Altra sottolineatura del manifesto di Melbourne è che la tutela dei parchi può contribuire alla crescita economica del settore turistico con la creazione di posti di lavoro.

Il manifesto vuole essere una proposta di “modus operandi” dei prossimi anni per i governi, per le organizzazioni umanitarie e ambientali, che facciano proprio il concetto “Healthy Parks Healthy People” nei loro programmi, campagne ed attività istituzionali.

Il manifesto di Melbourne sarà formalmente presentato a organizzazioni internazionali come l’IUCN (Unione Internazionale per la Conservazione della Natura), l’OMS (Organizzazione Mondiale per la Sanità) e la CBD (Convenzione per la Diversità Biologica).

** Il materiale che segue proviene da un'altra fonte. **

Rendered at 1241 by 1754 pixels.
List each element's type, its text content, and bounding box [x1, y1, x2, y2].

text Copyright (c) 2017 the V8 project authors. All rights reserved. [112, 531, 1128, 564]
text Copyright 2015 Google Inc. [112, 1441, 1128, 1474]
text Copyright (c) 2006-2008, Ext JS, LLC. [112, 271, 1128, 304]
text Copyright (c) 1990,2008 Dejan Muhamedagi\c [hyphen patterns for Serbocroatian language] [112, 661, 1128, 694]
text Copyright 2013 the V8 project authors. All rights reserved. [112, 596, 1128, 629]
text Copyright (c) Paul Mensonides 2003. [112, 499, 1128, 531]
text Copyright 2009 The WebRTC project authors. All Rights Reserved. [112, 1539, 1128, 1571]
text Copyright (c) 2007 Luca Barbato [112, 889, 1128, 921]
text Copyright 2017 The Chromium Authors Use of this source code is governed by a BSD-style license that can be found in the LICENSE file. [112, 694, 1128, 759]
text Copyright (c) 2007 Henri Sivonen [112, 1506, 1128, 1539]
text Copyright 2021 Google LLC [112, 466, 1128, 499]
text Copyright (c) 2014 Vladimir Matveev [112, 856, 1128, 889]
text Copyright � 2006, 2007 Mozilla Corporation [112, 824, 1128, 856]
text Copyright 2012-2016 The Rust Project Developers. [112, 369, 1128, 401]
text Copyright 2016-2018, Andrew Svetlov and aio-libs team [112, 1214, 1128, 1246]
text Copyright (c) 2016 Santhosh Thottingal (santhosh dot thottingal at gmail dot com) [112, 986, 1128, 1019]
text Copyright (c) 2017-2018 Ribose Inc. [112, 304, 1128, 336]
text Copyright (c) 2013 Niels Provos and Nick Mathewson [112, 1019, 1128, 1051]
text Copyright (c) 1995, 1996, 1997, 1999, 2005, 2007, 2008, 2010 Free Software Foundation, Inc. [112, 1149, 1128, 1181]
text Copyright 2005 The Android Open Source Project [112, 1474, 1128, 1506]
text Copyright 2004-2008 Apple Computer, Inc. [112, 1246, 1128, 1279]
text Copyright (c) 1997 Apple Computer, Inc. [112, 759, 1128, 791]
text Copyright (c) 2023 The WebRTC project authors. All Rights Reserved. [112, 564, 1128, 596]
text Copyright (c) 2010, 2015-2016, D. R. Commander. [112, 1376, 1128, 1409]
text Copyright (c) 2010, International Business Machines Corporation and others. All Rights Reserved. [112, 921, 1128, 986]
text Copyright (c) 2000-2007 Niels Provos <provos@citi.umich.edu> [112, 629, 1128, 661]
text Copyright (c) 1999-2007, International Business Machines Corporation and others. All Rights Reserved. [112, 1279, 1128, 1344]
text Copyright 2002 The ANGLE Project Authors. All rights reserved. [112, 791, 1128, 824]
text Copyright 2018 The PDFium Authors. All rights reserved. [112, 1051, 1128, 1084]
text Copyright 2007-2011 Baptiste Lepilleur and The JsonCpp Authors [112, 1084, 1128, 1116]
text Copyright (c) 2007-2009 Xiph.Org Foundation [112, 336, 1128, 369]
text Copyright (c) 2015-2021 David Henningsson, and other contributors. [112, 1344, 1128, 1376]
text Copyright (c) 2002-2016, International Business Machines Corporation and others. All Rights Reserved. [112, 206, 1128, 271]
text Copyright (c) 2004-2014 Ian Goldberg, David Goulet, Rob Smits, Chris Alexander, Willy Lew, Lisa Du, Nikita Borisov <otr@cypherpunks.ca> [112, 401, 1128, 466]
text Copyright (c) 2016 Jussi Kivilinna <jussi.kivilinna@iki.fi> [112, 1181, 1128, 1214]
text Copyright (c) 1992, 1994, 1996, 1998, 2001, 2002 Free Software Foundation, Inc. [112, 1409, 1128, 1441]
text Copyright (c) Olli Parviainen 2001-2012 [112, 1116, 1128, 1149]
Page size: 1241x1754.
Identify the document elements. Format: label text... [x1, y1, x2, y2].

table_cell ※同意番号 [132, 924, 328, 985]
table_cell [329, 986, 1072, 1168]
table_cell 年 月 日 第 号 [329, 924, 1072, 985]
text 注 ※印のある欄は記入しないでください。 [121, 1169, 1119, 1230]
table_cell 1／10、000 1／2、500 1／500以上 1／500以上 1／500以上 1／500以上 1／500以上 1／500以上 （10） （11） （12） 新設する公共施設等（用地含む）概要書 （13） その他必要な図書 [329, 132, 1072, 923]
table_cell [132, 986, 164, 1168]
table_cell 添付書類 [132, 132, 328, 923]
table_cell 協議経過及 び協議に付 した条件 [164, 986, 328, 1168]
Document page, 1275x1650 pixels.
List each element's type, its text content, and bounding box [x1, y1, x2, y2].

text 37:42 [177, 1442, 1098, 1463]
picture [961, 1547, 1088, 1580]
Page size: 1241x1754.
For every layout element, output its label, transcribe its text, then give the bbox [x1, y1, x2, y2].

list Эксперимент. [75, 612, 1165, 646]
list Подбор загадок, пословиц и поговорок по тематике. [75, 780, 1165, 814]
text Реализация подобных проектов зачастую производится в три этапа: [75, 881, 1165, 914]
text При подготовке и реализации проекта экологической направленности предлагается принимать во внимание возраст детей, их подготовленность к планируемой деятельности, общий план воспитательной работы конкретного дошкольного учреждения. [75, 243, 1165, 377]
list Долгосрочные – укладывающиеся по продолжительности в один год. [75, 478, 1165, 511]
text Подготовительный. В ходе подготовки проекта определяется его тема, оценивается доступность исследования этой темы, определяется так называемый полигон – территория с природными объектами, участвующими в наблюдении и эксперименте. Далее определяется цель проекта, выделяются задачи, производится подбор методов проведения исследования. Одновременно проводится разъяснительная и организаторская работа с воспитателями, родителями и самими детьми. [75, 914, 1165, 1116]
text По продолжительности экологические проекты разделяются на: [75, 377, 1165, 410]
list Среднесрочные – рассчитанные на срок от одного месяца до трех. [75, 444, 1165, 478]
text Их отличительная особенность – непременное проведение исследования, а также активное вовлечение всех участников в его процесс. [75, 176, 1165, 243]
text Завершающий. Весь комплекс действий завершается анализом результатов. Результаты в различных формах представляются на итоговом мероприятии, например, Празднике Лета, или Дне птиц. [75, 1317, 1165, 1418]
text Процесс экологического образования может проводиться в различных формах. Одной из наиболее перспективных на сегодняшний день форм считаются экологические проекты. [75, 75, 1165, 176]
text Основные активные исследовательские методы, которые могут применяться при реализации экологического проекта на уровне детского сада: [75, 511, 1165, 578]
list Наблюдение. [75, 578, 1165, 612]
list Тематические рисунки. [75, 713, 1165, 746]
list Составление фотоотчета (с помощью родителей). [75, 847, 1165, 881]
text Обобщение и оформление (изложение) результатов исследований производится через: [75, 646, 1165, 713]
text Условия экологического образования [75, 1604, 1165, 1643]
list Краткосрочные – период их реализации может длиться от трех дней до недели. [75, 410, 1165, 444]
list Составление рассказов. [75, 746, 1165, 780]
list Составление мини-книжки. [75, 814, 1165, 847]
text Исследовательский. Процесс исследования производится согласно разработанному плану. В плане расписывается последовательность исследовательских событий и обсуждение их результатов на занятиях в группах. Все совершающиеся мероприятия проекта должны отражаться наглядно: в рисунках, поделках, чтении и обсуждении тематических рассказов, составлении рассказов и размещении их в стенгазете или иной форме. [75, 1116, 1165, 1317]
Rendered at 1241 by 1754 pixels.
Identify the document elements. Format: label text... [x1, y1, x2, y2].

Il Comitato Scientifico del progetto “Equilibri Naturali”, insieme all’AIDAP – Associazione Italiana Direttori e Funzionari delle Aree Protette, impegnati da più di due anni per “restituire la natura ai bambini e i bambini alla natura”, adottano la filosofia Healthy Parks Healthy People – Parchi Sani Gente Sana, e ne auspicano la più ampia diffusione soprattutto per tutelare i due più importanti tesori della Terra: la natura e l’uomo.